L’ancien directeur général du FMI, Rodrigo Rato, et l’ancien président de Caja Madrid, Miguel Blesa, lors du premier jour du procès de l’affaire dite des « cartes black », le 26 septembre 2016, à Madrid. | SERGIO BARRENECHEA / AFP

Quatre ans et demi de prison. Le verdict est tombé jeudi 23 février pour Rodrigo Rato, ancien patron du Fonds monétaire international (FMI), de 2004 à 2007. En tant qu’ex-président de la caisse d’épargne espagnole, Caja Madrid, puis du conglomérat bancaire Bankia de 2010 à 2012, il a été reconnu coupable de détournement de fonds dans ce qu’on appelle l’affaire des « cartes black », des cartes de crédit de complaisance, opaques et non déclarées au fisc, distribuées aux membres du conseil d’administration de ces deux établissements entre les années 2003 et 2012.

Outre Rodrigo Rato, soixante-quatre directeurs et membres du conseil d’administration ont été condamnés. La peine la plus élevée (six ans de prison) a été infligée à l’ancien président de Caja Madrid, Miguel Blesa, à l’origine de ce système qui a permis de détourner plus de 12 millions d’euros.

Symbole de la corruption

Lorsque, en 2014, les médias avaient rendu publics les relevés de ces « cartes black », l’affaire avait suscité une vive indignation dans le royaume, alors que la crise sévissait. Restaurants de luxe, hôtels, voyages, bijoux, retraits d’espèces ont été payés par l’ancienne caisse d’épargne Caja Madrid, dont la fusion avec six autres cajas en 2010 avait donné naissance au géant Bankia. M. Rato avait, ainsi, dépensé 99 000 euros en trois ans en alcool, cadeaux de Noël, fruits de mer… Et il avait continué ces dépenses hors de tout contrôle alors que les difficultés s’aggravaient pour Bankia. En 2012, la banque avait dû être sauvée de la faillite par le gouvernement qui y a injecté près de 23 milliards d’euros.

L’affaire des « cartes black » est devenue le symbole de la corruption qui a prévalu au sein des anciennes caisses d’épargne espagnoles. Ces fondations semi-publiques, à vocation sociale, contrôlées par les régions autonomes, qui en ont fait souvent des outils de financement politique, ont été au cœur de la crise bancaire. Au sein de leurs conseils d’administration siégeaient des représentants politiques de tous bords, conservateurs, socialistes ou communistes, mais aussi de syndicats ou du patronat, fermant les yeux alors que gonflait une bulle du crédit, alimentant à son tour une bulle immobilière qui a fini par exploser en 2008.

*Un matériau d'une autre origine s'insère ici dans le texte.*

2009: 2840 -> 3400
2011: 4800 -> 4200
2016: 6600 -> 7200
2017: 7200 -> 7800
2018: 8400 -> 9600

Succession de procès contre des banquiers

Cette affaire a aussi marqué le début de la descente aux enfers de Rodrigo Rato. Celui qui fut le ministre star de l’économie des gouvernements du conservateur José Maria Aznar (1996-2004) est aussi mis en examen pour « escroquerie, abus de biens sociaux, faux et usage de faux », dans l’affaire de l’introduction en Bourse de Bankia, en 2012, qui a ruiné des milliers de petits actionnaires. Il est par ailleurs accusé de « blanchiment, corruption et fraude » présumés, pour des irrégularités fiscales concernant ses entreprises familiales, et de possibles pots-de-vin perçus lorsqu’il était à la tête de Bankia.

En Espagne, les procès contre des banquiers se succèdent sans fin, beaucoup d’entre eux après des plaintes déposées par le FROB, le fonds public de restructuration des banques espagnoles, qui a injecté plus de 42 milliards d’euros d’argent public pour sauver le secteur durant la crise. En 2014, quatre banquiers de Caixa Penedès ont été condamnés à deux ans de prison pour « administration déloyale » pour avoir empoché 30 millions d’euros d’épargne retraite. En janvier, cinq ex-dirigeants de la banque NovaCaixaGalicia, condamnés à deux ans de prison pour s’être accordé de généreux parachutes dorés en pleine crise, ont été incarcérés.

Le prochain grand procès contre des banquiers commencera le 29 mai. C’est celui des ex-présidents et directeurs généraux de la Caja Mediterraneo (CAM), pour la faillite de l’établissement, en 2011, ayant obligé l’Espagne à injecter 2,8 milliards d’euros. Ce ne sera pas le dernier.